Больше всего в детстве я боялся. Нобелевского лауреата Ивана Петровича Павлова. Вероятно, это была одна из первых фобий, мама убеждала, что он был хорошим, лечил собачек, но все равно. Дело складывалось вот как. В тех местах, где мы жили, не было памятников вообще. Памятники стояли в соседних районах, всего два: Ленину и Павлову. Интересно, что также там стояли всего две православные церкви, и располагались они неподалеку от этих памятников. Но памятник Ленину находился в широком пространстве, там всегда был воздух, народ, облака, а памятник Павлову – в тайном сквере. Мама рассказывала, что когда возила меня маленького на коляске мимо тех мест, проезжая мимо памятника, я всегда отворачивался, боялся. Затем уже узнал о каменном госте Пушкина и об ожившем памятнике короля из приключений Нильса с дикими гусями. Все это показалось полным ужасом. И на кладбище. Все лежат нормально, кто под крестом, кто под булыжником, а есть редкие, над могилами которых стоят статуи, каменные тела. Их тела разложились, но фиксированный слепок, напоминающий о былом, остался.

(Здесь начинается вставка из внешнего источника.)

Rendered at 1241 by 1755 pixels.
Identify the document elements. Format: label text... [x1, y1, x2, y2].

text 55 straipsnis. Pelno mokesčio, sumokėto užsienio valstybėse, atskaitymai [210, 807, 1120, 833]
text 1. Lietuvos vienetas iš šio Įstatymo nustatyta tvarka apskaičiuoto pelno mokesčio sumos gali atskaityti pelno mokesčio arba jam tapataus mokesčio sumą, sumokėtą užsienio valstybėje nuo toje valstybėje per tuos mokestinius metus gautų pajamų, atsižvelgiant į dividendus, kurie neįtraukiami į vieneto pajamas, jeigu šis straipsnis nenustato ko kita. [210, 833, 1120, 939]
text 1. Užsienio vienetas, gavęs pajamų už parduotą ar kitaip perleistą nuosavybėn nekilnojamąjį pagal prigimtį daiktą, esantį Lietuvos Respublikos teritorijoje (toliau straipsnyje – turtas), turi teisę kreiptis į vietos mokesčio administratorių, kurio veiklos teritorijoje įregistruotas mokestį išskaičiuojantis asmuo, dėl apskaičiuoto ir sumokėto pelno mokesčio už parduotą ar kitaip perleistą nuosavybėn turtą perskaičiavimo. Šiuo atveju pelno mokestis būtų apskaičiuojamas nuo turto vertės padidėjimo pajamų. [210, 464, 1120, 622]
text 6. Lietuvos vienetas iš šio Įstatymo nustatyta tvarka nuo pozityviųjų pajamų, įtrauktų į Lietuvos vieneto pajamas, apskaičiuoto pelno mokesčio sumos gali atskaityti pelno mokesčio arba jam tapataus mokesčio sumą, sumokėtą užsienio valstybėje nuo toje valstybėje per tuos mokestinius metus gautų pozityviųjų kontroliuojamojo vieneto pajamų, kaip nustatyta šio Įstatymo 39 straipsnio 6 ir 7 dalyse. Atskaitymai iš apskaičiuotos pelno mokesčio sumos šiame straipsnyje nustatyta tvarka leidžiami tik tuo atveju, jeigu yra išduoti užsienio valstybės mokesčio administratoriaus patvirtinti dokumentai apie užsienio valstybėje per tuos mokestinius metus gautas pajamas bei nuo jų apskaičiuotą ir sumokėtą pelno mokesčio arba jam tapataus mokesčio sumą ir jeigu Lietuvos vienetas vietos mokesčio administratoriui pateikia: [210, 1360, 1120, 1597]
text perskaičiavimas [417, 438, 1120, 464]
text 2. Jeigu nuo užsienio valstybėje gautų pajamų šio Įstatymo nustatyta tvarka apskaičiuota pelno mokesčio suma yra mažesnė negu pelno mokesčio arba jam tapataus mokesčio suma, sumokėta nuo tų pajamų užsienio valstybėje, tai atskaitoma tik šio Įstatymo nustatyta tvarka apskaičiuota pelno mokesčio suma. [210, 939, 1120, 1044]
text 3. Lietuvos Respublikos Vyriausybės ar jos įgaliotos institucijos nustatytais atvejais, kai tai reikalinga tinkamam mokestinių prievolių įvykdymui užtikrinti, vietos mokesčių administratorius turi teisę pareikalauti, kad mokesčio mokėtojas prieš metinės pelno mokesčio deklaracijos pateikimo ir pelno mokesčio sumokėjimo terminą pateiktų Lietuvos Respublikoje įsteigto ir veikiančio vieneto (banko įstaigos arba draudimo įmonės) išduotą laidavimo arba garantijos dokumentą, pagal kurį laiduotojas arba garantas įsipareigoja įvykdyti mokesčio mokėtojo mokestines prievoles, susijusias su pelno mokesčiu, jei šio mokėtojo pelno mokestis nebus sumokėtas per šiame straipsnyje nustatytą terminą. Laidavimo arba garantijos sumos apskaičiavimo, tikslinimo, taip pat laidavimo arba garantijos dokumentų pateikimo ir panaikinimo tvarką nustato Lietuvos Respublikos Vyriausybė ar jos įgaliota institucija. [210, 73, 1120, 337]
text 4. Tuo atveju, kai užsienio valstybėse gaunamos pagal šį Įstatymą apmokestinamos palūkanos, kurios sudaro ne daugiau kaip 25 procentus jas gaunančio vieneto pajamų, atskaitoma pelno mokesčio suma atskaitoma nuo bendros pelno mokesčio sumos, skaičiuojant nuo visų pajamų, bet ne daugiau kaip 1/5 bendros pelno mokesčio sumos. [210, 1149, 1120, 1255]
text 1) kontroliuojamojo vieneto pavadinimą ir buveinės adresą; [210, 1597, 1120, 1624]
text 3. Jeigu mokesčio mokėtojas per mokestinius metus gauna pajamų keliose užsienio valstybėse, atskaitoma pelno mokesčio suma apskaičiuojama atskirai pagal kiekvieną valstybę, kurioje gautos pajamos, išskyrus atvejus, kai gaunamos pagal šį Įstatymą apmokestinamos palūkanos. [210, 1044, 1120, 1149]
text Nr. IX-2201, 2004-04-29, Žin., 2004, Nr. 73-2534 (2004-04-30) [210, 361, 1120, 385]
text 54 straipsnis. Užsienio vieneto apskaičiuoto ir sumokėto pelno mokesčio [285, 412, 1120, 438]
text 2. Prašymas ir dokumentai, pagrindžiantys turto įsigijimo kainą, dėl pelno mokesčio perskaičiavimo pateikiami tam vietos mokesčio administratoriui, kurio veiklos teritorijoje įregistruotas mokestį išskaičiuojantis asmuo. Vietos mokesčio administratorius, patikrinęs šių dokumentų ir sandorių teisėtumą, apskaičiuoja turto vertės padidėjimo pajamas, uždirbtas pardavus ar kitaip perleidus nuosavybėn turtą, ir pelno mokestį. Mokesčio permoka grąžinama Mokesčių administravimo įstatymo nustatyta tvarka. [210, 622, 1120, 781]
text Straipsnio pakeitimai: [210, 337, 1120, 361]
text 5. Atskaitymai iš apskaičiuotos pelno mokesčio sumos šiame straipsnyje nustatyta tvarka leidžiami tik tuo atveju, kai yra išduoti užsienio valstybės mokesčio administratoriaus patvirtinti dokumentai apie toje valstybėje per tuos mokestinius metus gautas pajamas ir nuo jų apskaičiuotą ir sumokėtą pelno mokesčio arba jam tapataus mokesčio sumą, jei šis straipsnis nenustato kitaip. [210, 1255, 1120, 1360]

Иногда снились сны, в которых я оказывался один, маленький, в том самом темном сквере, напротив памятника Павлова. Просыпался от своего крика, задыхаясь от ужаса. Один раз во время прогулки с мамой, я обошел памятник с другой стороны, взглянул на его спину. По какой-то удивительной причине спина памятника мне показалась еще страшнее, чем лицо. Спина стала некой скрытой частью каменного кошмара. Когда смотришь в глаза памятнику, это уже как бы самое страшное, можно не бояться, что он повернется. А вот когда смотришь с другой стороны на его спину, может быть и еще страшнее – он повернется лицом, и предвкушение этого поворачивания хуже самого поворачивания. Да, если выбирать, как пройти мимо него темной ночью: со стороны лица или со стороны спины, надо выбирать первое.
Об этих страхах я никогда не рассказывал Душману, боялся, что он их будет использовать.
- Ты самый умный?
- Нет.
- А кто тебя умнее?
- Есть один калека-собака, гном. Он умнее. Сука такая.
От детских страхов до взрослых фобий лежит огромное пространство преобразований. Крохотным детским кошмарам предстоит долгая дорога. Скорее всего они растворятся, поглотятся общим большим телом логики и психики. Сначала их придавит мир сексуальности, затем мир бытовых проблем. Те же из них, что выживут, примут новые неожиданные формы.
Когда появился Гном, Душман шепнул мне: «он умнее и тебя, и меня». Гном скалился, сворачивал губы трубочкой, крутил глазами. Гнома мы боялись вместе.
Гном завтракал, а мы на него смотрели. Сука такая.
И. П. Павлов ввел термин «сигнальная система», высказался о «сигналах сигналов», и о природе бреда как деформации внутри второй сигнальной системы. Позже, изучая психиатрию, наткнулся на прикольную книгу «Шизофрения: клиника и механизмы шизофренического бреда». В начале книги произносилось: «Успешное развитие, особенно за последние годы советской психиатрии, твердо вставшей на материалистические позиции в связи с решение Объединенной сессии Академии наук СССР и Академии медицинских наук СССР о перестройке советской медицины на основе физиологического учения И.П. Павлова, побуждают к пересмотру проблемы бреда при шизофрении с новых позиций.» Дальше приводятся примеры словесных расщеплений, при которых больной разум воспринимает не слово целиком, а его части. «В другой категории сама звуковая структура слова расчленяется больным на отдельные фрагменты, слоги, причем, каждый из них приобретает для больного особое значение, чаще всего, бредовое. Так, например, один больной слово «завтракал» воспринял как состоящее из двух слов «завтра» и «кал».
Все разумно. Но когда прочел этот пример, невольно вздрогнул. Еще Кандинский выделял чувственный и интеллектуальный бред. А это какой? Ведь «кал» - это «завтра» на хинди. До рассвета надо создать новую знаковую систему, чтобы враги захлебнулись в ней как в непонятном море. Чтобы в ней завтра, кал, кал, завтра, существовали с особым.